Infine, siccome siamo un popolo di eroi, navigatori, cabarettisti e commissari tecnici, non potevano mancare i calciatori: a Malindi potete chiedere di Totti e Il Pupone, e vi stupirete che non si tratti della stessa persona, poi abbiamo Drogba (ex spacciatore di serie B?), Etò (ma non voleva essere l’ex campione camerunese dell’Inter, semplicemente un bergamasco lo aveva chiamato da lontano) e Gattuso, che è un barcaiolo che evidentemente non conosce l’originale a cui è ispirato il suo soprannome, altrimenti si sarebbe risentito parecchio con chi lo ha chiamato così la prima volta.
Per terminare la carrellata, non potevano mancare i politici. E anche qui, quando si presentano, tutti a sbellicarsi dalle risate!

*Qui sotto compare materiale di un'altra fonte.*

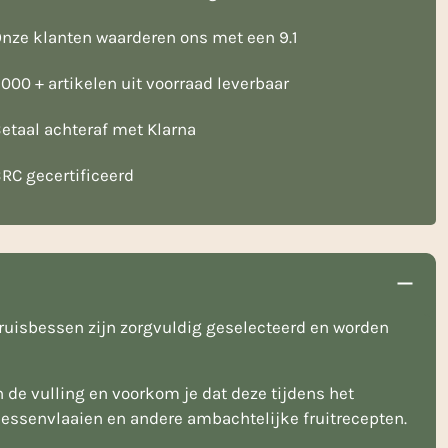
nze klanten waarderen ons met een 9.1
000 + artikelen uit voorraad leverbaar
etaal achteraf met Klarna
RC gecertificeerd
kruisbessen zijn zorgvuldig geselecteerd en worden
 de vulling en voorkom je dat deze tijdens het
sbessenvlaaien en andere ambachtelijke fruitrecepten.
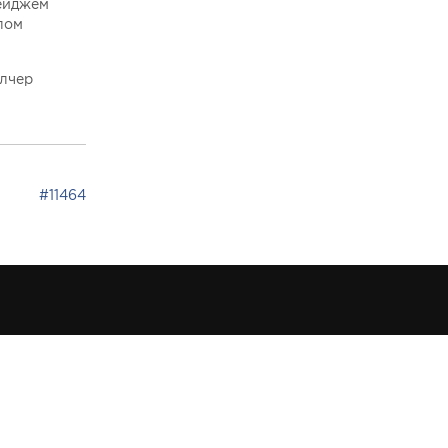
Пейджем
лом
елчер
#11464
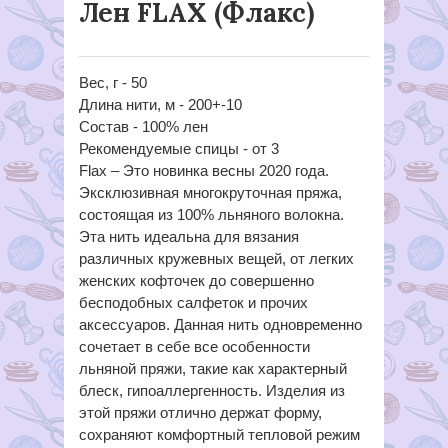
Лен FLAX (Флакс)
Вес, г - 50
Длина нити, м - 200+-10
Состав - 100% лен
Рекомендуемые спицы - от 3
Flax – Это новинка весны 2020 года.
Эксклюзивная многокруточная пряжа,
состоящая из 100% льняного волокна.
Эта нить идеальна для вязания
различных кружевных вещей, от легких
женских кофточек до совершенно
бесподобных салфеток и прочих
аксессуаров. Данная нить одновременно
сочетает в себе все особенности
льняной пряжи, такие как характерный
блеск, гипоаллергенность. Изделия из
этой пряжи отлично держат форму,
сохраняют комфортный тепловой режим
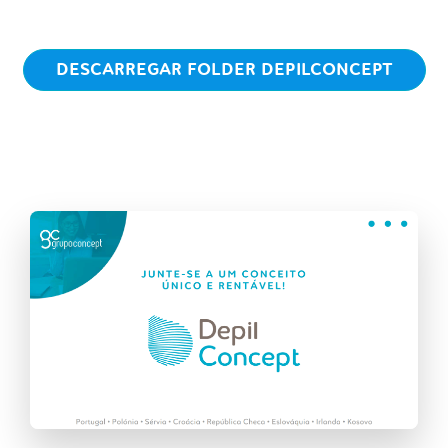
DESCARREGAR FOLDER DEPILCONCEPT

Fa davvero sganasciare, vedere un africano accoglierti su un isolotto assolato (che tutti chiamano come? “Sardegna 2” ovviamente…), tra l’azzurro cristallino del mare e un cielo blu intenso, nel silenzio impreziosito dalle onde che si infrangono sulla barriera corallina, “piacere, mi chiamo Salvini”. Potete immaginare il livello delle battute che si susseguono, da parte dei nostri connazionali in libera uscita sulla barchetta. “Ah, ecco…se eri Renzi non ti davo neanche cento scellini” oppure “Uè Salvini, ma tu sei nero...cosa fai, ti odi da solo?”. Se lo sapessero i nostri leader, che la cosa fa così ridere gli italiani, potrebbero pensare che funzioni anche all’incontrario, presentandosi in televisione con un “buongiorno italiani, mi chiamo Kazungu”.
Ma in un Paese che per corruzione è ai livelli dell’Uganda e il cui Pil cresce meno di quello keniota, potrebbe anche essere frainteso.
No, non c’è bisogno di fare i brillanti a tutti i costi, di scervellarsi per trovare la battuta o il doppio senso.
Da un po’ di tempo a questa parte noi italiani siamo talmente bravi a far ridere tutti quando ci prendiamo sul serio, che non ne vale proprio la pena. Il minimo che potevamo fare in vacanza era far crescere un popolo “da spiaggia”. E ora, senza più turismo italiano?
Ciliegia tornerà ad essere Kienyeji?
Abramo riprenderà la sua vita da Ibrahim?
Va bene, il nome può essere un optional, quel che conta è la professionalità acquisita. Quindi, come dice la canzone, non chiamateli più “Beach Boys”, ma Beach Operators. Vi ringrazieranno sorridendo insieme a voi, predisponendo il pollicione ai selfie e gridando all’unisono: “ITALIA UNO!!!”.